Dnia 25 października 2025 10:27 [email protected] via Unicode
<[email protected]> napisał(a):
Dnia 25 października 2025 08:29 Asmus Freytag via Unicode
<[email protected]> napisał(a):
Again, the identity of the Unicode character is giving by
encoding the intended mappings. If Unicode decides to map the
same character to similar characters on different platforms,
that is not a problem, as long as implementers know that the
intent is to use a platform-specific rendering (and not assume
that there is only one possible rendering per character).
If you feel that the guidance available to implementers in the
text of the standard or in an annotation of the nameslist is
not sufficent, then the remedy would be to ask for the
explanation to be updated. We are unfortunately locked in as
far as character names are concerned, but we can add a note
(best in the text of the standard) that explains that
emulators for some systems will need an adjusted design so a
sequence or other arrangement of these characters looks correct.
Indeed the character names cannot be changed due to stability
policies. An explanation note has been provided for U+1FB81 that
claims "The lines corresponding to 3 and 5 are not actually block
elements, but can show any horizontally repeating pattern", but
still implicitly enforces 1÷8 blocks for top and bottom. However,
this doesn't address other cases such as the PETSCII C64
variation.

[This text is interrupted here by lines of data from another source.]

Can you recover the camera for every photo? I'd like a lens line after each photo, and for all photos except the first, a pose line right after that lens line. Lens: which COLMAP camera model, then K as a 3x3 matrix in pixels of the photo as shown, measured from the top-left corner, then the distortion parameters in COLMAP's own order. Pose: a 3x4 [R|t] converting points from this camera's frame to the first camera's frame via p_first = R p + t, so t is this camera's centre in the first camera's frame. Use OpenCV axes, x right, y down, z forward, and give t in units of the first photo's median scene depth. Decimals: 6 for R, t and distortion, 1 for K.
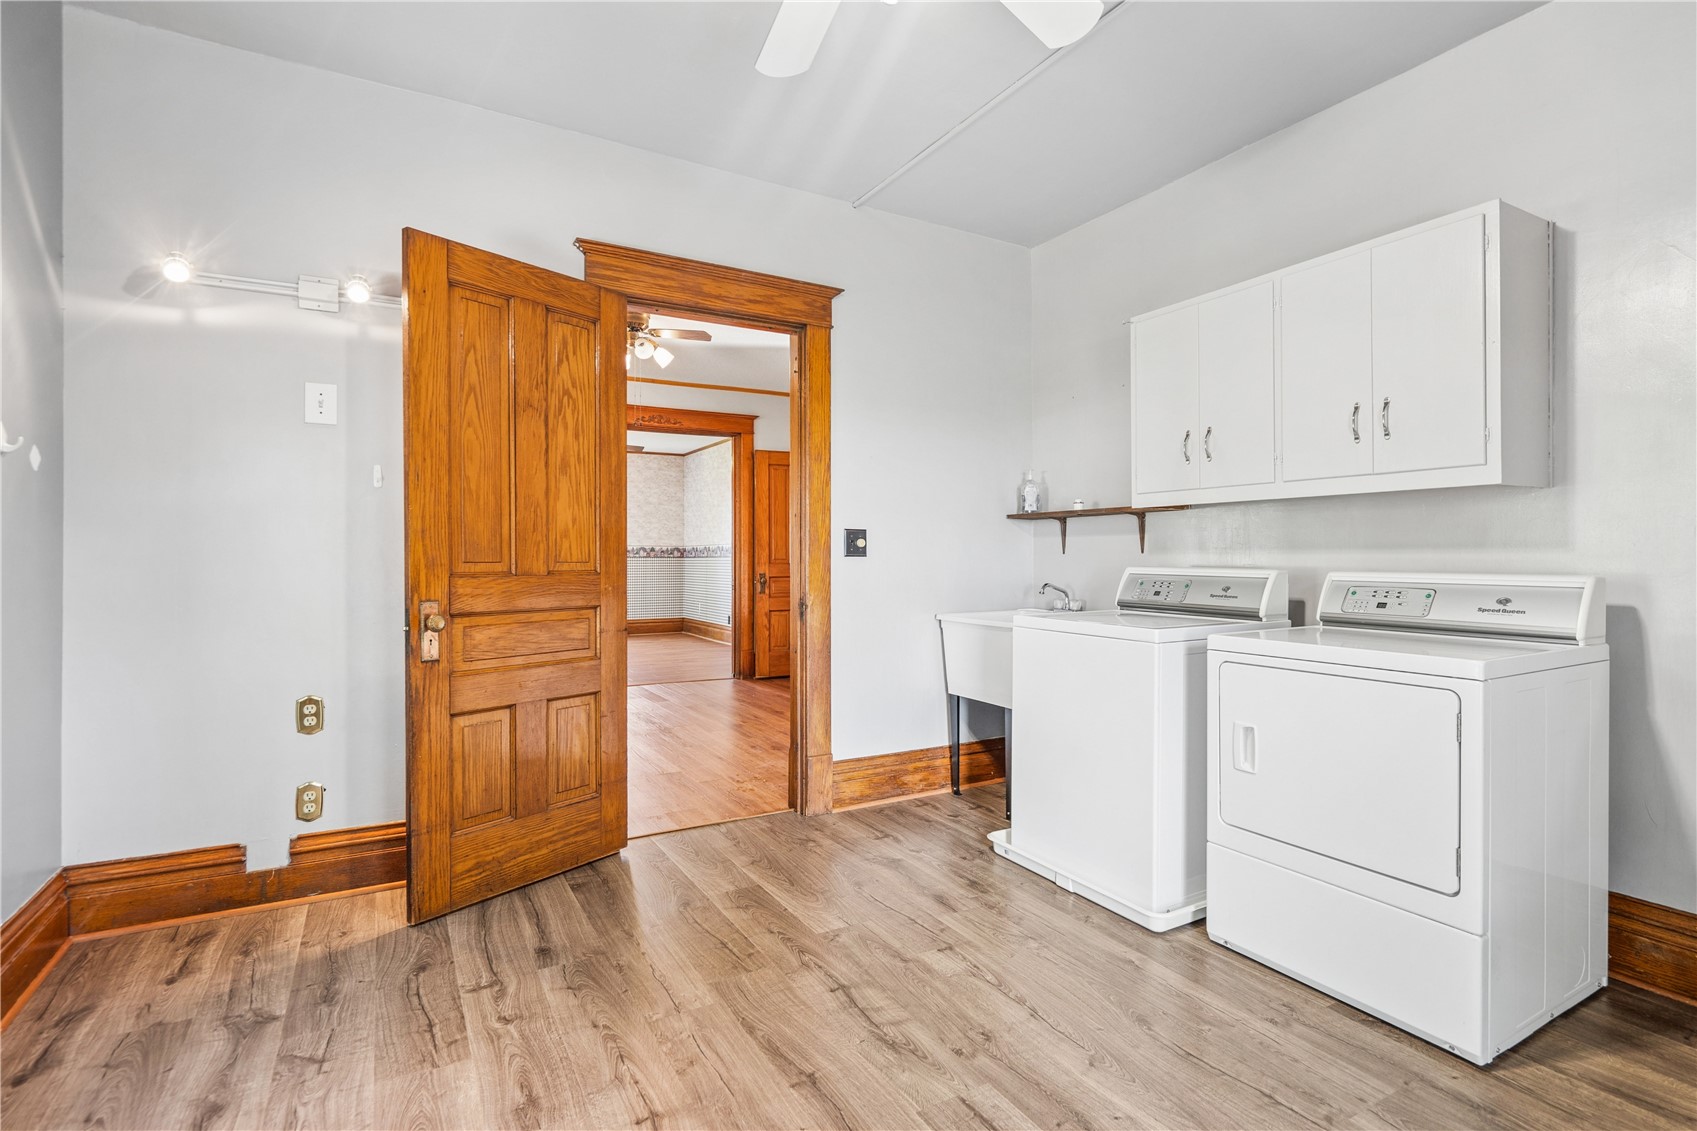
lens RADIAL K [[792.0, 0, 842.8], [0, 792.0, 564.3], [0, 0, 1]] dist [0.004181, 0.000804]
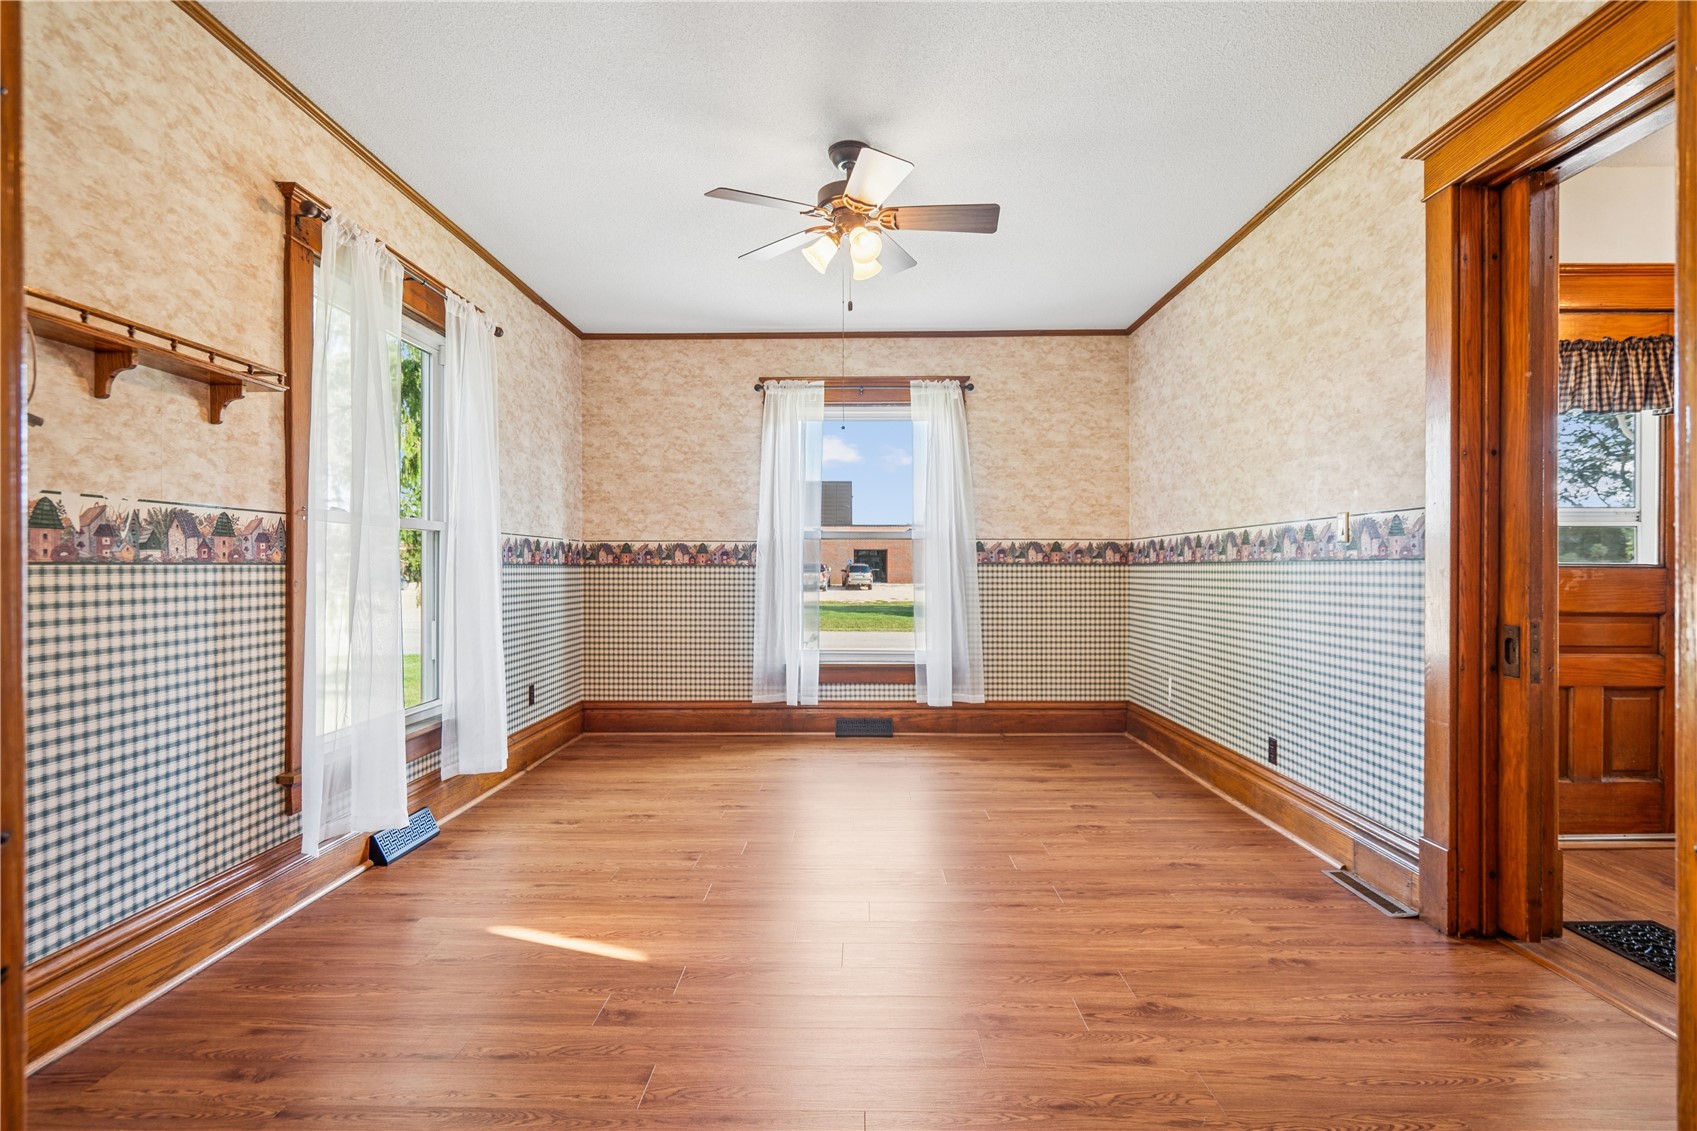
lens RADIAL K [[792.0, 0, 850.3], [0, 792.0, 568.0], [0, 0, 1]] dist [0.004181, 0.000804]
pose [[0.858920, -0.001276, -0.512108, -0.115912], [0.000211, 0.999998, -0.002137, -0.006214], [0.512110, 0.001728, 0.858918, 0.581397]]
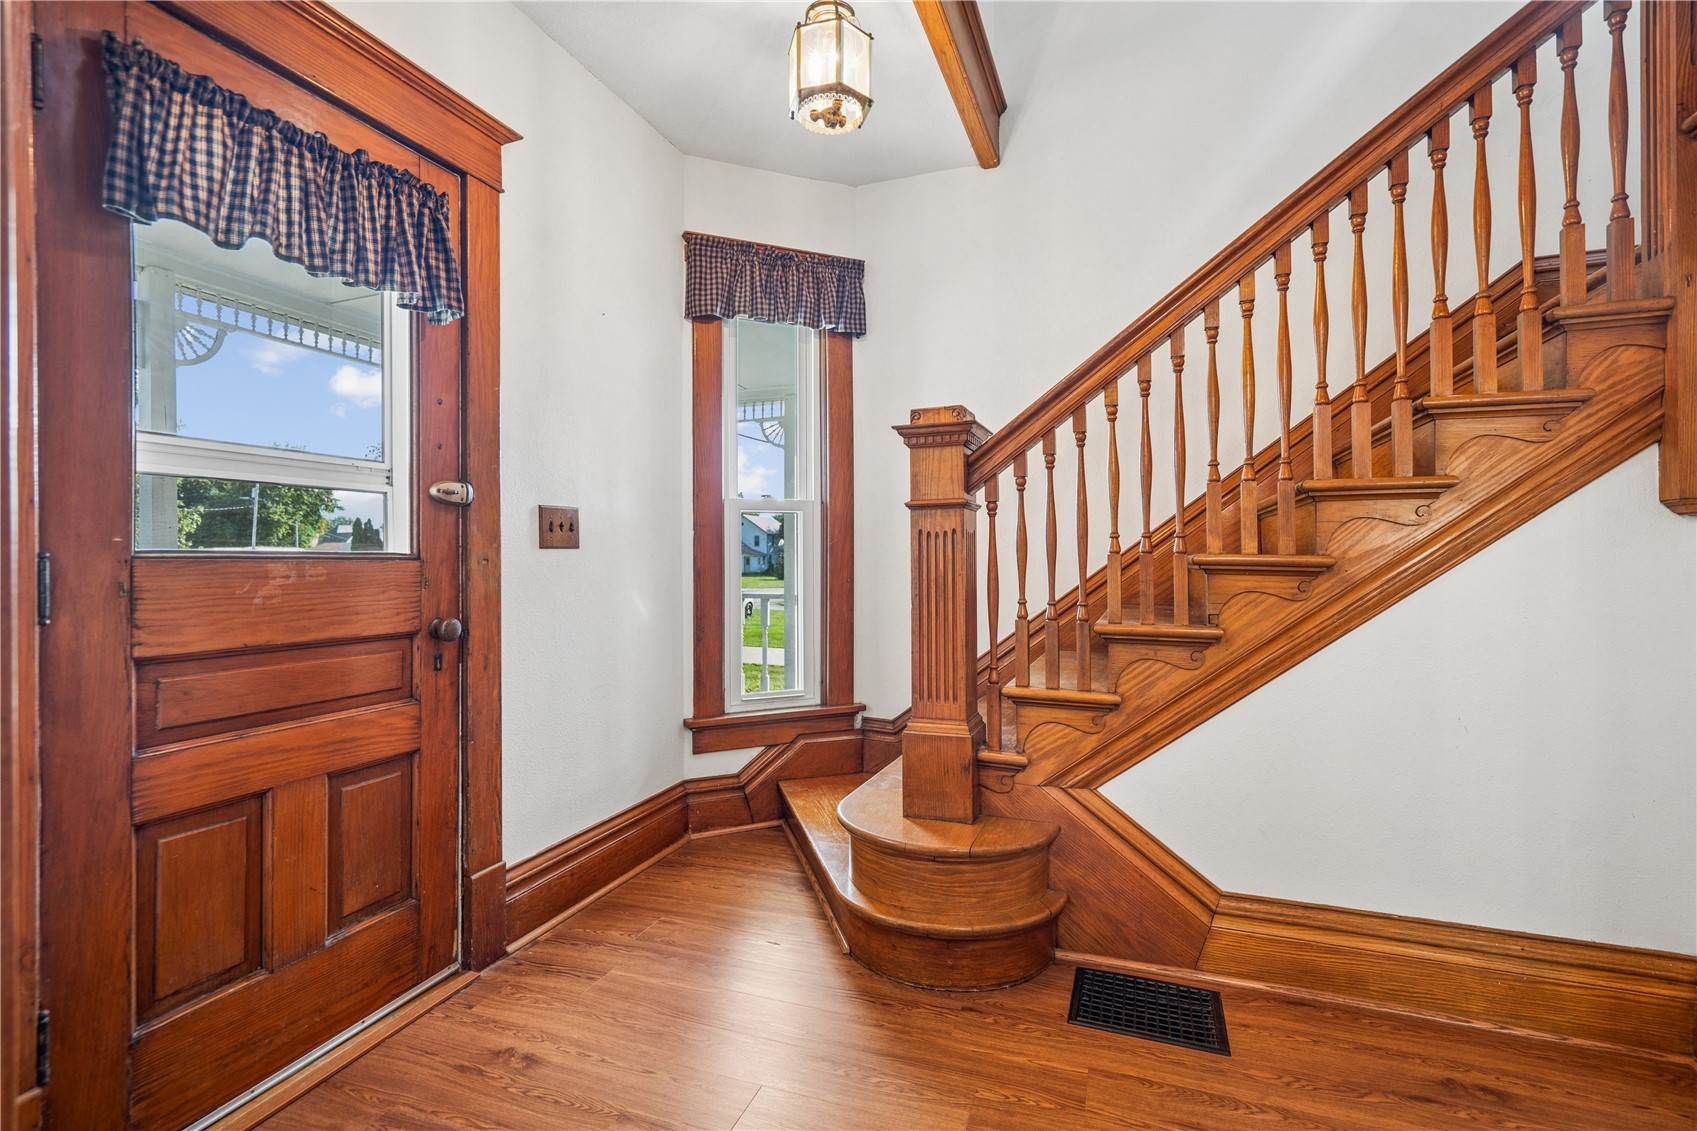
lens RADIAL K [[792.0, 0, 851.2], [0, 792.0, 558.0], [0, 0, 1]] dist [0.004181, 0.000804]
pose [[0.770919, -0.007173, 0.636892, -0.037108], [0.011144, 0.999935, -0.002227, -0.005446], [-0.636835, 0.008815, 0.770950, 0.814758]]
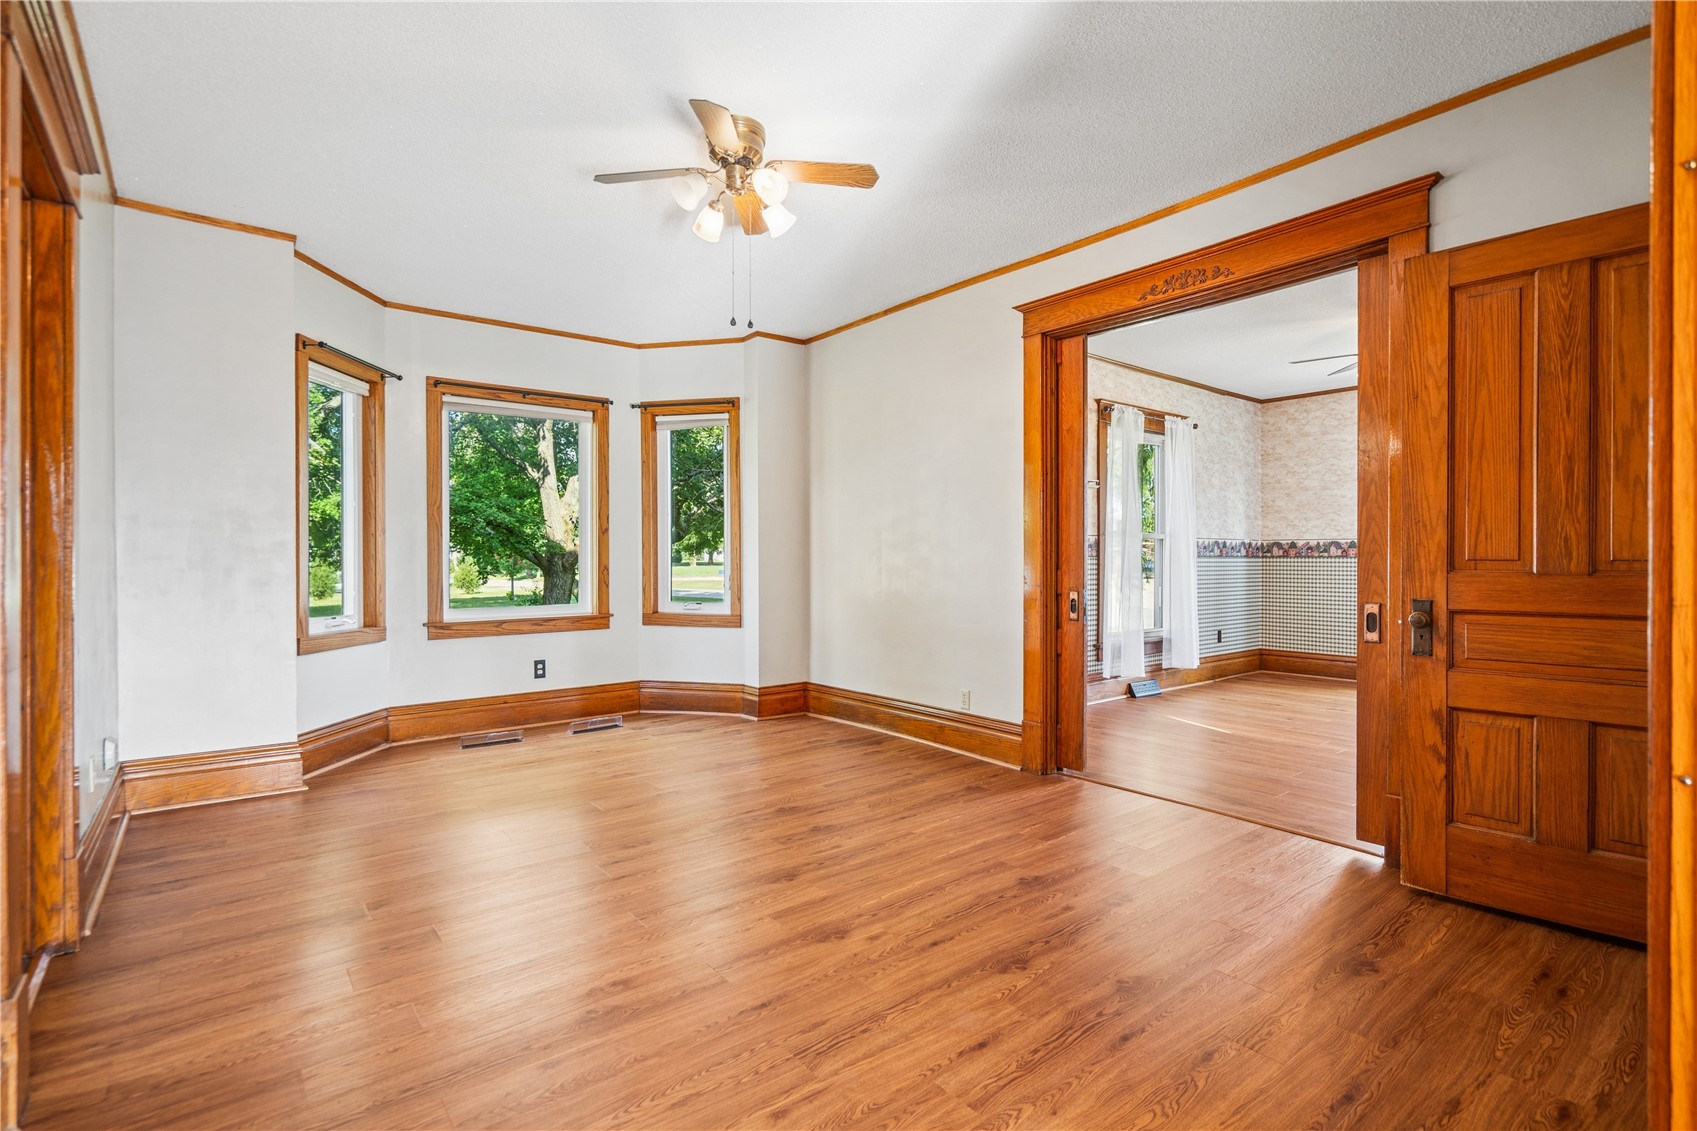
lens RADIAL K [[792.0, 0, 843.8], [0, 792.0, 561.4], [0, 0, 1]] dist [0.004181, 0.000804]
pose [[0.139225, 0.001535, -0.990260, 0.146247], [-0.003541, 0.999993, 0.001052, -0.004451], [0.990254, 0.003360, 0.139229, 0.444277]]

And if 1FB70—1FB81 1FBB5—1FBB8 1FBBC were all noted to
no longer require exact 1÷8 blocks, that would also not remedy the
issue because it would introduce an inconsistency with the
existing 1÷8 or 7÷8 block characters 2581 2589 258F 2594—2595,
which already have established compatibility precedents that
require the exact fraction, but are also used in the Unicode 13.0
mapping to PETSCII and Apple II character sets despite those
platforms using varying thickness (consistent with light box
drawings, except for the 1÷8 top and bottom blocks in C64, where
the 1÷4 top and bottom blocks are made consistent instead).
What is missing is an actual proposal. That is, not just analysis or
exposition, but actual proposed wording or proposed encoding that would
fix the issue.
That would need to be provided as a UTC document (aka L2 document)
submission, with the analysis appended in a background section.
A./
PS: I am not convinced that platform-specific mappings (glyphs) are an
issue, because the scenario where these data are reliably transferred
*between* legacy implementations can't have existed then, so it's
questionably why it needs to be perfect today. My assumption would be
that the use case is lossless round trip from (each) legacy emulator to
Unicode and back. Having PETSII / Apple II specific characters does not
improve things, because any data stream containing those could not be
displayed on any other emulator. This is different from legacy
characters mapped to letters and common text symbols because we have an
expectation that we can share text across devices (or emulators).